Work instruction: Starting with the line that contains "(pcbplotparams" and stopping after the line that contains "(at 15.24 35.56))", return each line below exactly as written, with no others.

-*-

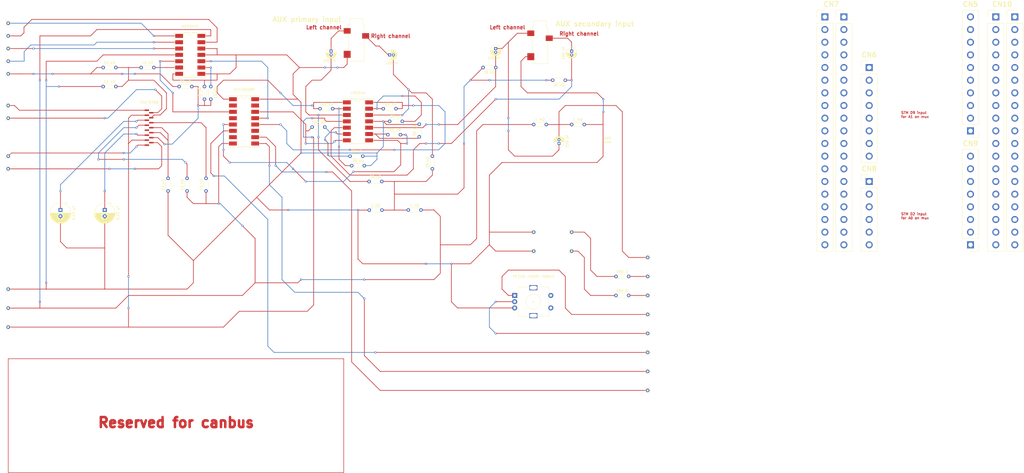
<source format=kicad_pcb>
(kicad_pcb (version 20221018) (generator pcbnew)

  (general
    (thickness 1.6)
  )

  (paper "A4")
  (layers
    (0 "F.Cu" signal)
    (31 "B.Cu" signal)
    (32 "B.Adhes" user "B.Adhesive")
    (33 "F.Adhes" user "F.Adhesive")
    (34 "B.Paste" user)
    (35 "F.Paste" user)
    (36 "B.SilkS" user "B.Silkscreen")
    (37 "F.SilkS" user "F.Silkscreen")
    (38 "B.Mask" user)
    (39 "F.Mask" user)
    (40 "Dwgs.User" user "User.Drawings")
    (41 "Cmts.User" user "User.Comments")
    (42 "Eco1.User" user "User.Eco1")
    (43 "Eco2.User" user "User.Eco2")
    (44 "Edge.Cuts" user)
    (45 "Margin" user)
    (46 "B.CrtYd" user "B.Courtyard")
    (47 "F.CrtYd" user "F.Courtyard")
    (48 "B.Fab" user)
    (49 "F.Fab" user)
    (50 "User.1" user)
    (51 "User.2" user)
    (52 "User.3" user)
    (53 "User.4" user)
    (54 "User.5" user)
    (55 "User.6" user)
    (56 "User.7" user)
    (57 "User.8" user)
    (58 "User.9" user)
  )

  (setup
    (stackup
      (layer "F.SilkS" (type "Top Silk Screen"))
      (layer "F.Paste" (type "Top Solder Paste"))
      (layer "F.Mask" (type "Top Solder Mask") (thickness 0.01))
      (layer "F.Cu" (type "copper") (thickness 0.035))
      (layer "dielectric 1" (type "core") (thickness 1.51) (material "FR4") (epsilon_r 4.5) (loss_tangent 0.02))
      (layer "B.Cu" (type "copper") (thickness 0.035))
      (layer "B.Mask" (type "Bottom Solder Mask") (thickness 0.01))
      (layer "B.Paste" (type "Bottom Solder Paste"))
      (layer "B.SilkS" (type "Bottom Silk Screen"))
      (copper_finish "None")
      (dielectric_constraints no)
    )
    (pad_to_mask_clearance 0)
    (pcbplotparams
      (layerselection 0x00010fc_ffffffff)
      (plot_on_all_layers_selection 0x0000000_00000000)
      (disableapertmacros false)
      (usegerberextensions false)
      (usegerberattributes true)
      (usegerberadvancedattributes true)
      (creategerberjobfile true)
      (dashed_line_dash_ratio 12.000000)
      (dashed_line_gap_ratio 3.000000)
      (svgprecision 4)
      (plotframeref false)
      (viasonmask false)
      (mode 1)
      (useauxorigin false)
      (hpglpennumber 1)
      (hpglpenspeed 20)
      (hpglpendiameter 15.000000)
      (dxfpolygonmode true)
      (dxfimperialunits true)
      (dxfusepcbnewfont true)
      (psnegative false)
      (psa4output false)
      (plotreference true)
      (plotvalue true)
      (plotinvisibletext false)
      (sketchpadsonfab false)
      (subtractmaskfromsilk false)
      (outputformat 1)
      (mirror false)
      (drillshape 1)
      (scaleselection 1)
      (outputdirectory "")
    )
  )

  (net 0 "")

  (footprint "Resistor_THT:R_Axial_DIN0204_L3.6mm_D1.6mm_P5.08mm_Horizontal" (layer "F.Cu") (at 238.76 38.1 180))

  (footprint "Connector_Pin:Pin_D0.7mm_L6.5mm_W1.8mm_FlatFork" (layer "F.Cu") (at 15.24 129.54))

  (footprint "Connector_Pin:Pin_D0.7mm_L6.5mm_W1.8mm_FlatFork" (layer "F.Cu") (at 271.78 109.22))

  (footprint "Connector_Pin:Pin_D0.7mm_L6.5mm_W1.8mm_FlatFork" (layer "F.Cu") (at 271.78 162.56))

  (footprint "Resistor_THT:R_Axial_DIN0204_L3.6mm_D1.6mm_P5.08mm_Horizontal" (layer "F.Cu") (at 96.52 40.64 -90))

  (footprint "Connector_Audio:Jack_3.5mm_CUI_SJ-3523-SMT_Horizontal" (layer "F.Cu") (at 228.6 22.86))

  (footprint "Resistor_THT:R_Axial_DIN0204_L3.6mm_D1.6mm_P5.08mm_Horizontal" (layer "F.Cu") (at 94.615 82.55 90))

  (footprint "Connector_Pin:Pin_D0.7mm_L6.5mm_W1.8mm_FlatFork" (layer "F.Cu") (at 15.24 35.56))

  (footprint "Resistor_THT:R_Axial_DIN0204_L3.6mm_D1.6mm_P5.08mm_Horizontal" (layer "F.Cu") (at 175.768113 90.173468))

  (footprint "Capacitor_THT:CP_Radial_D4.0mm_P1.50mm" (layer "F.Cu") (at 210.82 25.4 -90))

  (footprint "Connector_Samtec_HPM_THT:Samtec_HPM-19-05-x-S_Straight_1x19_Pitch5.08mm" (layer "F.Cu") (at 419.1 12.705))

  (footprint "Connector_Pin:Pin_D0.7mm_L6.5mm_W1.8mm_FlatFork" (layer "F.Cu") (at 271.78 116.84))

  (footprint "Resistor_THT:R_Axial_DIN0204_L3.6mm_D1.6mm_P5.08mm_Horizontal" (layer "F.Cu") (at 137.184279 56.898461))

  (footprint "Connector_Samtec_HPM_THT:Samtec_HPM-10-05-x-S_Straight_1x10_Pitch5.08mm" (layer "F.Cu") (at 401.32 58.42 180))

  (footprint "Resistor_THT:R_Axial_DIN0204_L3.6mm_D1.6mm_P5.08mm_Horizontal" (layer "F.Cu") (at 168.275 54.61))

  (footprint "Connector_Pin:Pin_D0.7mm_L6.5mm_W1.8mm_FlatFork" (layer "F.Cu") (at 15.24 137.16))

  (footprint "Resistor_THT:R_Axial_DIN0204_L3.6mm_D1.6mm_P5.08mm_Horizontal" (layer "F.Cu") (at 180.176076 60.818788 90))

  (footprint "Resistor_THT:R_Axial_DIN0204_L3.6mm_D1.6mm_P5.08mm_Horizontal" (layer "F.Cu") (at 160.104479 90.225163))

  (footprint "Resistor_THT:R_Axial_DIN0204_L3.6mm_D1.6mm_P5.08mm_Horizontal" (layer "F.Cu") (at 153.035 72.39))

  (footprint "Connector_Pin:Pin_D0.7mm_L6.5mm_W1.8mm_FlatFork" (layer "F.Cu") (at 271.78 154.94))

  (footprint "Resistor_THT:R_Axial_DIN0204_L3.6mm_D1.6mm_P5.08mm_Horizontal" (layer "F.Cu") (at 93.98 45.72 90))

  (footprint "Resistor_THT:R_Axial_DIN0204_L3.6mm_D1.6mm_P5.08mm_Horizontal" (layer "F.Cu") (at 160.02 78.74))

  (footprint "Capacitor_THT:CP_Radial_D8.0mm_P2.50mm" (layer "F.Cu") (at 53.975 90.17 -90))

  (footprint "Connector_Samtec_HPM_THT:Samtec_HPM-06-05-x-S_Straight_1x06_Pitch5.08mm" (layer "F.Cu") (at 360.68 78.74))

  (footprint "Resistor_THT:R_Axial_DIN0204_L3.6mm_D1.6mm_P5.08mm_Horizontal" (layer "F.Cu") (at 226.06 55.88))

  (footprint "Connector_Pin:Pin_D0.7mm_L6.5mm_W1.8mm_FlatFork" (layer "F.Cu") (at 15.24 15.24))

  (footprint "Capacitor_THT:CP_Radial_D4.0mm_P1.50mm" (layer "F.Cu") (at 144.78 26.44 -90))

  (footprint "Connector_Pin:Pin_D0.7mm_L6.5mm_W1.8mm_FlatFork" (layer "F.Cu") (at 241.3 106.68))

  (footprint "Package_DIP:DIP-14_W8.89mm_SMDSocket_LongPads" (layer "F.Cu") (at 88.265 27.94))

  (footprint "Resistor_THT:R_Axial_DIN0204_L3.6mm_D1.6mm_P5.08mm_Horizontal" (layer "F.Cu") (at 185.42 73.66 90))

  (footprint "Capacitor_THT:CP_Radial_D4.0mm_P1.50mm" (layer "F.Cu") (at 168.275 27.94))

  (footprint "Connector_Pin:Pin_D0.7mm_L6.5mm_W1.8mm_FlatFork" (layer "F.Cu") (at 226.06 99.06))

  (footprint "Rotary_Encoder:RotaryEncoder_Alps_EC11E-Switch_Vertical_H20mm" (layer "F.Cu") (at 218.44 124.46))

  (footprint "Resistor_THT:R_Axial_DIN0204_L3.6mm_D1.6mm_P5.08mm_Horizontal" (layer "F.Cu") (at 53.34 40.64))

  (footprint "Resistor_THT:R_Axial_DIN0204_L3.6mm_D1.6mm_P5.08mm_Horizontal" (layer "F.Cu") (at 165.735 49.53))

  (footprint "Resistor_THT:R_Axial_DIN0204_L3.6mm_D1.6mm_P5.08mm_Horizontal" (layer "F.Cu")
    (tstamp 70284bdf-a8b3-42a2-8cbe-977184049b27)
    (at 152.4 68.58)
    (descr "Resistor, Axial_DIN0204 series, Axial, Horizontal, pin pitch=5.08mm, 0.167W, length*diameter=3.6*1.6mm^2, http://cdn-reichelt.de/documents/datenblatt/B400/1_4W%23YAG.pdf")
    (tags "Resistor Axial_DIN0204 series Axial Horizontal pin pitch 5.08mm 0.167W length 3.6mm diameter 1.6mm")
    (attr through_hole)
    (fp_text reference "39 kΩ" (at 2.54 -1.92) (layer "F.SilkS")
        (effects (font (size 1 1) (thickness 0.15)))
      (tstamp fd968c16-c042-4208-9e6b-170ded55e723)
    )
    (fp_text value "R_Axial_DIN0204_L3.6mm_D1.6mm_P5.08mm_Horizontal" (at 2.54 1.92) (layer "F.Fab") hide
        (effects (font (size 1 1) (thickness 0.15)))
      (tstamp e7c70111-cebe-4d49-9b93-5dd43c52c6b7)
    )
    (fp_text user "${REFERENCE}" (at 2.54 0) (layer "F.Fab")
        (effects (font (size 0.72 0.72) (thickness 0.108)))
      (tstamp 06029ca1-9de9-4296-993a-fc057cc436a8)
    )
    (fp_lin
... [290374 chars truncated]
</source>
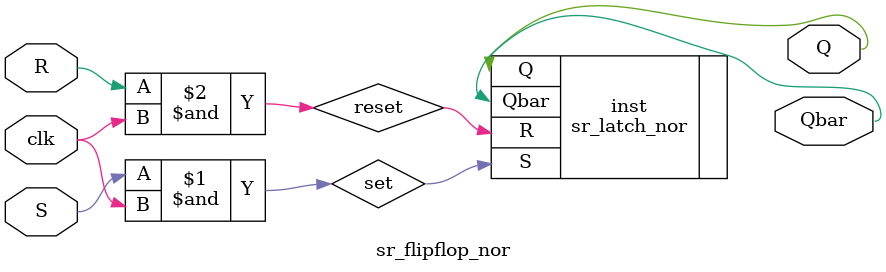
<source format=v>
`timescale 1ns / 1ps

module sr_flipflop_nor(
    input clk,
    input S,
    input R, 
    output Q,
    output Qbar
    );
    
    wire set;
    wire reset;
    
    sr_latch_nor inst(.S(set),.R(reset),.Q(Q),.Qbar(Qbar));
    
    and and3(set, S,clk);
    and and4(reset, R,clk);
    
endmodule

</source>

-*-

Exercise response:
    (pcbplotparams
      (layerselection 0x00010fc_ffffffff)
      (plot_on_all_layers_selection 0x0000000_00000000)
      (disableapertmacros false)
      (usegerberextensions false)
      (usegerberattributes true)
      (usegerberadvancedattributes true)
      (creategerberjobfile true)
      (dashed_line_dash_ratio 12.000000)
      (dashed_line_gap_ratio 3.000000)
      (svgprecision 4)
      (plotframeref false)
      (viasonmask false)
      (mode 1)
      (useauxorigin false)
      (hpglpennumber 1)
      (hpglpenspeed 20)
      (hpglpendiameter 15.000000)
      (dxfpolygonmode true)
      (dxfimperialunits true)
      (dxfusepcbnewfont true)
      (psnegative false)
      (psa4output false)
      (plotreference true)
      (plotvalue true)
      (plotinvisibletext false)
      (sketchpadsonfab false)
      (subtractmaskfromsilk false)
      (outputformat 1)
      (mirror false)
      (drillshape 1)
      (scaleselection 1)
      (outputdirectory "")
    )
  )

  (net 0 "")

  (footprint "Resistor_THT:R_Axial_DIN0204_L3.6mm_D1.6mm_P5.08mm_Horizontal" (layer "F.Cu") (at 238.76 38.1 180))

  (footprint "Connector_Pin:Pin_D0.7mm_L6.5mm_W1.8mm_FlatFork" (layer "F.Cu") (at 15.24 129.54))

  (footprint "Connector_Pin:Pin_D0.7mm_L6.5mm_W1.8mm_FlatFork" (layer "F.Cu") (at 271.78 109.22))

  (footprint "Connector_Pin:Pin_D0.7mm_L6.5mm_W1.8mm_FlatFork" (layer "F.Cu") (at 271.78 162.56))

  (footprint "Resistor_THT:R_Axial_DIN0204_L3.6mm_D1.6mm_P5.08mm_Horizontal" (layer "F.Cu") (at 96.52 40.64 -90))

  (footprint "Connector_Audio:Jack_3.5mm_CUI_SJ-3523-SMT_Horizontal" (layer "F.Cu") (at 228.6 22.86))

  (footprint "Resistor_THT:R_Axial_DIN0204_L3.6mm_D1.6mm_P5.08mm_Horizontal" (layer "F.Cu") (at 94.615 82.55 90))

  (footprint "Connector_Pin:Pin_D0.7mm_L6.5mm_W1.8mm_FlatFork" (layer "F.Cu") (at 15.24 35.56))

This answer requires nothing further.